Reproduce the Collected data items word for word, starting at their first line and stopping after the line that contains "Rank the series by their maximum value, from highest".

━━━ The records

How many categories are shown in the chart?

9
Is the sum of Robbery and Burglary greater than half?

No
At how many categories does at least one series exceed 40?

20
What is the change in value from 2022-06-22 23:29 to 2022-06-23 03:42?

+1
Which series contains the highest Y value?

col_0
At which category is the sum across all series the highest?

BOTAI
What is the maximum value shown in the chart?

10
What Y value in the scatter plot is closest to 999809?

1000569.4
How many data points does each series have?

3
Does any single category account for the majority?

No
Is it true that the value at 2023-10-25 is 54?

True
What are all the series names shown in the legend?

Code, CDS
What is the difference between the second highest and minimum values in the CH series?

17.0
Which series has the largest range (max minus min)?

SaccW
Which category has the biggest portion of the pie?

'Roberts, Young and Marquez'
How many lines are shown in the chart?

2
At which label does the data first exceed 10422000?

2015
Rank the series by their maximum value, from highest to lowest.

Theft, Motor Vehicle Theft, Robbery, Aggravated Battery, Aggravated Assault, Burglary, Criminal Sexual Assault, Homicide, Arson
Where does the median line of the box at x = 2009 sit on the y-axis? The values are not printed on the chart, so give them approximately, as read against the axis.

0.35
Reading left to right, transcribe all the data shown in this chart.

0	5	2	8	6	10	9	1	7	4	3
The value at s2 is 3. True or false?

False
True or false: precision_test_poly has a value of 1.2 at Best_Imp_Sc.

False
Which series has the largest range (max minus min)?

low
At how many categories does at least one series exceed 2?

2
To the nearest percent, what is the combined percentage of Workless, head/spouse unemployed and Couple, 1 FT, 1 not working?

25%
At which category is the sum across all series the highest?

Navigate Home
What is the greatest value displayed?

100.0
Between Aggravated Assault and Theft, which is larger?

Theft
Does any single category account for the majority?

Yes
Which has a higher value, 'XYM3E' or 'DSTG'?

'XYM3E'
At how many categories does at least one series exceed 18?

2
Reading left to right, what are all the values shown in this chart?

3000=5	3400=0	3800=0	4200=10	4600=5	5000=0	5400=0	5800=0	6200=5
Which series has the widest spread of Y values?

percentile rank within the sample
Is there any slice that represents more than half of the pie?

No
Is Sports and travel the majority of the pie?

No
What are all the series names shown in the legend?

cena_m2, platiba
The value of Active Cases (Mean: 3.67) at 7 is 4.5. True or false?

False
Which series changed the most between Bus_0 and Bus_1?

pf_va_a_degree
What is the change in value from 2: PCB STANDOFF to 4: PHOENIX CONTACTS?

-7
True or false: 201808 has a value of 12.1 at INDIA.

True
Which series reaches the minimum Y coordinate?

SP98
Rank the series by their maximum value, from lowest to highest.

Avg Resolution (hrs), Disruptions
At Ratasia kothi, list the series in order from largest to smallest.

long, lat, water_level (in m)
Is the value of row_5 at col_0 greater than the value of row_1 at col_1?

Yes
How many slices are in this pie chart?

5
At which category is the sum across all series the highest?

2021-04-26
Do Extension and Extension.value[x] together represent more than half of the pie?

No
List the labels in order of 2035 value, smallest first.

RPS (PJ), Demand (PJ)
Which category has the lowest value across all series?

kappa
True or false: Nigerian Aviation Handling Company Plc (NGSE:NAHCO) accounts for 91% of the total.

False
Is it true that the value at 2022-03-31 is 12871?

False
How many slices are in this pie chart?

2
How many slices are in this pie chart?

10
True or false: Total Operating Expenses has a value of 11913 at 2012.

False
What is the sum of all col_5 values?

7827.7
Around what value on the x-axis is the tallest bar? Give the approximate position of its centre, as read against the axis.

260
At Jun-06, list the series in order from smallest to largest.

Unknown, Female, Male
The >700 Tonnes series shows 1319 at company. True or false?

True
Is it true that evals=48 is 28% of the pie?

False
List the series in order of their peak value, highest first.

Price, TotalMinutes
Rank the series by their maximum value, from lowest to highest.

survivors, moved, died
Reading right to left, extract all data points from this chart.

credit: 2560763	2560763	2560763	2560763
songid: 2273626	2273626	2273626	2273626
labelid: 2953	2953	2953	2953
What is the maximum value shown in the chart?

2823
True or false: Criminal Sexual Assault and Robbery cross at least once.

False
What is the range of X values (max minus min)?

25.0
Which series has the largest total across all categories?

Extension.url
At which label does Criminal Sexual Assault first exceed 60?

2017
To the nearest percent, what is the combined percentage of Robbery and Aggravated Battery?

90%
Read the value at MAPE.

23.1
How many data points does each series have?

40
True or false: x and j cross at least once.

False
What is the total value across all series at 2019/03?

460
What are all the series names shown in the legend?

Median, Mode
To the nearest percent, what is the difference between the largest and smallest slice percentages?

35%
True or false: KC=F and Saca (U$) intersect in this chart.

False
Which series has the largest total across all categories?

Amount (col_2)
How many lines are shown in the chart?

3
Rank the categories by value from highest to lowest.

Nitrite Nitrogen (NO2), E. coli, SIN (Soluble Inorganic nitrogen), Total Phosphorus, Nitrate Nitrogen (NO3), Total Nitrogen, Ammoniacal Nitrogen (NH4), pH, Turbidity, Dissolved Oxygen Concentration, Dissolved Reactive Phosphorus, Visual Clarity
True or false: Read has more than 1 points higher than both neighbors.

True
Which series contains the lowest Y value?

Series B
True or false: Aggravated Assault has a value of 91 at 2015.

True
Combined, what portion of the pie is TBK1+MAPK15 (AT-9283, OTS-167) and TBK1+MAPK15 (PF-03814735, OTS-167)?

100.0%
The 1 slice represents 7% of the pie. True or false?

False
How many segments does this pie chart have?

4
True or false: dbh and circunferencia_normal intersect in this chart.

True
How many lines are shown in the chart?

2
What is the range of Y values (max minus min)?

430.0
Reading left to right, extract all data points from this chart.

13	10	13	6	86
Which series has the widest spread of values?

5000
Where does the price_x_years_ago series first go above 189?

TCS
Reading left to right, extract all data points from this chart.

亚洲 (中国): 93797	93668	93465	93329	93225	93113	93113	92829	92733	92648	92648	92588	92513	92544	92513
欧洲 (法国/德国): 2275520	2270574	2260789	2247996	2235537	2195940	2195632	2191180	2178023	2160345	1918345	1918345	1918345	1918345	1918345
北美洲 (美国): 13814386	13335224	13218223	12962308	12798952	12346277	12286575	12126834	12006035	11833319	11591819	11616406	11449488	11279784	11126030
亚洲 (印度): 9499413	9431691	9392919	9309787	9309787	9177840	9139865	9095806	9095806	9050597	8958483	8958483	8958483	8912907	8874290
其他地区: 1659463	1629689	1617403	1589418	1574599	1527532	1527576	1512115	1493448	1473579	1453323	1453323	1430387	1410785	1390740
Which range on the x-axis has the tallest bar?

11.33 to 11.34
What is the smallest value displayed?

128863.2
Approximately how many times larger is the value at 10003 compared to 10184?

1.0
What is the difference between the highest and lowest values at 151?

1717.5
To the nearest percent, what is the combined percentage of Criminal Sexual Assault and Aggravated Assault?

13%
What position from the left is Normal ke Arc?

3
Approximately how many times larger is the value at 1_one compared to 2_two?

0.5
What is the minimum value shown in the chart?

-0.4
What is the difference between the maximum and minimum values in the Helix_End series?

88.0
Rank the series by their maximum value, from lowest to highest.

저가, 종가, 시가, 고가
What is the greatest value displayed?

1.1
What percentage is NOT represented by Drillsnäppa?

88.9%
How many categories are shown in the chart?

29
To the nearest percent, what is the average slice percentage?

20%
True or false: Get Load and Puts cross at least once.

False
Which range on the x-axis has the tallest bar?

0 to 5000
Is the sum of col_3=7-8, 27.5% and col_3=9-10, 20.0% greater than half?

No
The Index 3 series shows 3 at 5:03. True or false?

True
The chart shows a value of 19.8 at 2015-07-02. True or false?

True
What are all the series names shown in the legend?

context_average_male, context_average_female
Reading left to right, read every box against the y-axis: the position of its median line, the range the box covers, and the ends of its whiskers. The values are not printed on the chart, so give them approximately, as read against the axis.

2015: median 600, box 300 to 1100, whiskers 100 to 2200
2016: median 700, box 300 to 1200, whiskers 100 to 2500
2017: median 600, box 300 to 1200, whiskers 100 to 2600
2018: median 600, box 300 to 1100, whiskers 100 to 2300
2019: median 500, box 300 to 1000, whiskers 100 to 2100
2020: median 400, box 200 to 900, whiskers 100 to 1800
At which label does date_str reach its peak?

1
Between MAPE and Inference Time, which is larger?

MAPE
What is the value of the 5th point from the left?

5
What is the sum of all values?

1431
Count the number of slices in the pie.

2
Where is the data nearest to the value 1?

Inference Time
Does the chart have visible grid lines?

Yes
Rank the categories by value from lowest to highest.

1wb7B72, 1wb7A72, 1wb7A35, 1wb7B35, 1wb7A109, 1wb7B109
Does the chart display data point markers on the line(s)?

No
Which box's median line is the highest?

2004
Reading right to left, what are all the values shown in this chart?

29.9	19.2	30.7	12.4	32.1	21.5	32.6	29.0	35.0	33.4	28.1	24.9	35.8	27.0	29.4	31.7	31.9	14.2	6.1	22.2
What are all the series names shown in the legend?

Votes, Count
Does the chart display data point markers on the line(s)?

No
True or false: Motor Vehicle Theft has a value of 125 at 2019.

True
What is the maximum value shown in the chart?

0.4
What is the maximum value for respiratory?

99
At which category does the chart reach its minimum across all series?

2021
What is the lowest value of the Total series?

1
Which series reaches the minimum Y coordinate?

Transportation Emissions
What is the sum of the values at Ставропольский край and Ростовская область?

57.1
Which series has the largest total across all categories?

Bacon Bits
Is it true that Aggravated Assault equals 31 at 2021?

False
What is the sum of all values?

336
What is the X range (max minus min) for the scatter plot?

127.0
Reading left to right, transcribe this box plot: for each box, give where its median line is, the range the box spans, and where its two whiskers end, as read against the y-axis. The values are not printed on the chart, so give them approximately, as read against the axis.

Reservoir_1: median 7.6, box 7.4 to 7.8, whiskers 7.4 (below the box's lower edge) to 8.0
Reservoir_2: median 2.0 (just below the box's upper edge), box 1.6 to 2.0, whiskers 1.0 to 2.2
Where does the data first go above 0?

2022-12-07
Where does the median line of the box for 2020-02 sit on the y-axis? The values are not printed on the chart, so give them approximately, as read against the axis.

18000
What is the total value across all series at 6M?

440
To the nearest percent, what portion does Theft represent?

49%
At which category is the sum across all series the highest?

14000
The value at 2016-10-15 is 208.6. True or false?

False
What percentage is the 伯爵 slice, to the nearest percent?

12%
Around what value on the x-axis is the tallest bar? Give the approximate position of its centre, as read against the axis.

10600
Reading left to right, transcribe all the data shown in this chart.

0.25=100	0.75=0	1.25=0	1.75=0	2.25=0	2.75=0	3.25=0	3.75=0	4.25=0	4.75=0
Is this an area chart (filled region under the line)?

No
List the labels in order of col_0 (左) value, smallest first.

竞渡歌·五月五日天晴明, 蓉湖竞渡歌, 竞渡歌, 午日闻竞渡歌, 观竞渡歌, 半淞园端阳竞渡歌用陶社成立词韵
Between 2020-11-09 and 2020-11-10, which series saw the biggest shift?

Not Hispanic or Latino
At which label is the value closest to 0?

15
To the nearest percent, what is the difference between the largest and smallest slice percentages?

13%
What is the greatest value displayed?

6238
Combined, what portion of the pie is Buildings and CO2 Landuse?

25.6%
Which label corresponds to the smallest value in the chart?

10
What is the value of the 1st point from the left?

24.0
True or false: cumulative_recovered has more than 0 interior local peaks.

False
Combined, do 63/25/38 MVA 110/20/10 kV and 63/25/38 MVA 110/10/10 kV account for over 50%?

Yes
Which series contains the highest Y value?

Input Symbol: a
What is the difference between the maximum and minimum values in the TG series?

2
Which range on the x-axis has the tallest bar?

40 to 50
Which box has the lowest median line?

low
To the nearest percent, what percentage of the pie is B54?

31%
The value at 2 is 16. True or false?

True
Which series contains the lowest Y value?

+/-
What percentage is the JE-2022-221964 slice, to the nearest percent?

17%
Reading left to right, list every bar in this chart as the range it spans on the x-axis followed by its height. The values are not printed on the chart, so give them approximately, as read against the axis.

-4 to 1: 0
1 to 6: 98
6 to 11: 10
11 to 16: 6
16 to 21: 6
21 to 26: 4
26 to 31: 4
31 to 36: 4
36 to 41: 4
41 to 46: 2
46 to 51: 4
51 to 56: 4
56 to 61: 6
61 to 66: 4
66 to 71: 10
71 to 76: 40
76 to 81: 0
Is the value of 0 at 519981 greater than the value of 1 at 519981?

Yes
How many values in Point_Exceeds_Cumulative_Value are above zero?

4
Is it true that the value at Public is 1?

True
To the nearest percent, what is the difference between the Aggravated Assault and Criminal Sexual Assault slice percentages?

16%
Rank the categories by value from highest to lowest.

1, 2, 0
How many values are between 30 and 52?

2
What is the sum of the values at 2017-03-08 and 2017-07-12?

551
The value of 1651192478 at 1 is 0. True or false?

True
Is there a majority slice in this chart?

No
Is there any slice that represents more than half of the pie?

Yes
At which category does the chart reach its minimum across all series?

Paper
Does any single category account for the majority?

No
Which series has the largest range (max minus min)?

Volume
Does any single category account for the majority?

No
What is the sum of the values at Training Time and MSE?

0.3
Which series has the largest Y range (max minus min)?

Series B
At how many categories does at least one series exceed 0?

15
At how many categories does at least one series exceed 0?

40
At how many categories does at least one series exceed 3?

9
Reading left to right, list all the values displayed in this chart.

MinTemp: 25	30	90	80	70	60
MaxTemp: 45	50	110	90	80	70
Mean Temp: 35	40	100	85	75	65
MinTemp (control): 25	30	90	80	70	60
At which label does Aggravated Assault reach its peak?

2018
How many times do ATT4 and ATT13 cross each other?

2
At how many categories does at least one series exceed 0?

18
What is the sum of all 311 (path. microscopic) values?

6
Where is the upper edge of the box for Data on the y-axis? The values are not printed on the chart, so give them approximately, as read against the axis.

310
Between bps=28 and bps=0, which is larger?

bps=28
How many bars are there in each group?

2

━━━━━━

Your response:
How many categories are shown in the chart?

9
Is the sum of Robbery and Burglary greater than half?

No
At how many categories does at least one series exceed 40?

20
What is the change in value from 2022-06-22 23:29 to 2022-06-23 03:42?

+1
Which series contains the highest Y value?

col_0
At which category is the sum across all series the highest?

BOTAI
What is the maximum value shown in the chart?

10
What Y value in the scatter plot is closest to 999809?

1000569.4
How many data points does each series have?

3
Does any single category account for the majority?

No
Is it true that the value at 2023-10-25 is 54?

True
What are all the series names shown in the legend?

Code, CDS
What is the difference between the second highest and minimum values in the CH series?

17.0
Which series has the largest range (max minus min)?

SaccW
Which category has the biggest portion of the pie?

'Roberts, Young and Marquez'
How many lines are shown in the chart?

2
At which label does the data first exceed 10422000?

2015
Rank the series by their maximum value, from highest to lowest.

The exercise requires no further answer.